The institutions of Irish and globalised life, of the two states on the island and their international interactions, are brilliantly visualised here by photographers as diverse as Mark Curran, Noel Bowler, Ailbhe Ní Bhriain, Fiona Hackett and David McIlveen. Ní Bhriain’s video works are a particular joy and it’s good to see the crossover into video included. Vukašin Nedeljković’s crucial work on Direct Provision (as an institutional setting) is included, and ‘Images Are All We Have’ integrates work which interrogates and understands the lives of relatively recent immigrant populations into Ireland, via the photography of Ala Buisir, Ieva Baltaduonyte and Olamide Ojegbenro.
While ‘Images Are All We have’ is the centrepiece of the festival, it is surrounded by a vibrant sense of other possibilities via other projects. PhotoIreland continues to support emerging artists through the New Irish Works programme. Alan Butler’s 2017 video installation, On Exactitude in Science (alluding to the short story written by Jorge Luis Borges in 1946) was also on show in The Printworks – a stunning dual-screen production with Godfrey Reggio’s Koyaanisqatsi (1982) on one screen and Butler’s remake, using the virtual world of gaming, on the other. It’s unsettling and brilliant.
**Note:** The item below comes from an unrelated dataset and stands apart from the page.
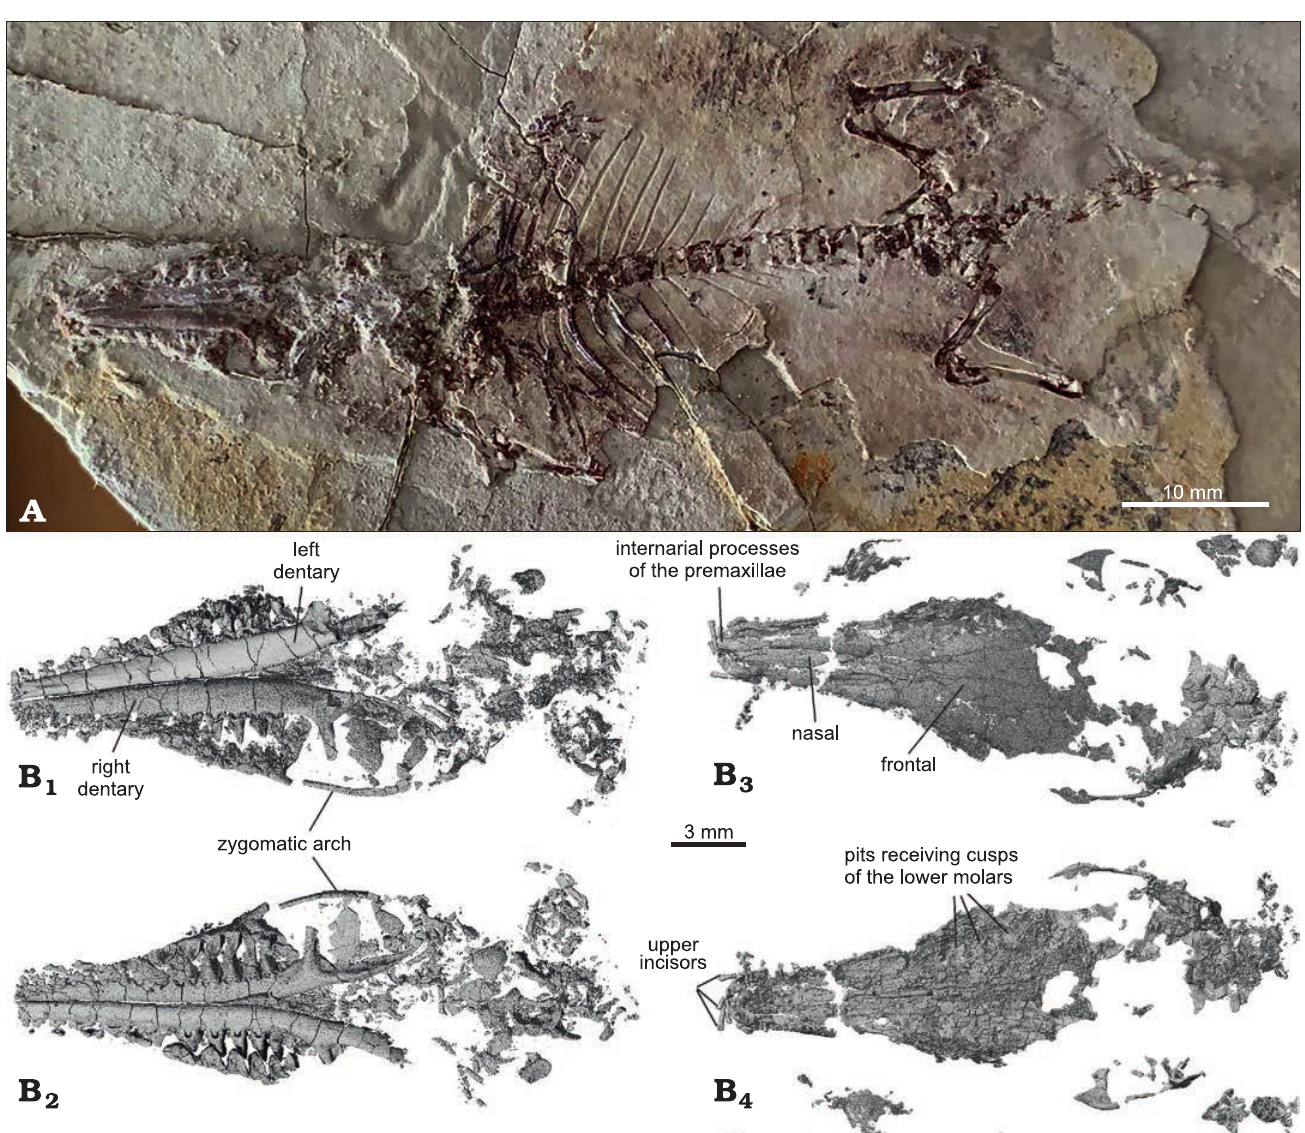
Fig. 1. New specimen of Lactodens sheni Han and Meng, 2016 (ZGY0053) from Aptian, Lower Cretaceous Jiufotang Formation of Dapingfang, Caoyang City, Liaoning Province, China. A . Partial skeleton in dorsal view that is preserved in the main slab. B . CT rendered partial skull; mostly ventral portion with teeth in dorsal (B 1 ) and ventral (B 2 ) views and mainly the skull roof in dorsal (B 3 ) and ventral (B 4 )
Amongst the other satellite exhibitions was Daragh Soden’s ‘Ladies & Gentleman’ in Rathfarnham Castle, which cleverly and compassionately inserts layers of seeing and being seen into the visualisation and performance of drag.
The PhotoIreland Festival 2022 shows what photography in Ireland has become. At its centre is the most comprehensive survey yet undertaken of the past decades of photography on the island. Let’s hope it’s an indication of what could be, and that the temporary Museum of Contemporary Photograph of Ireland becomes something permanent, and as generous and capacious as this festival.
Colin Graham is Professor and Head of English at Maynooth University.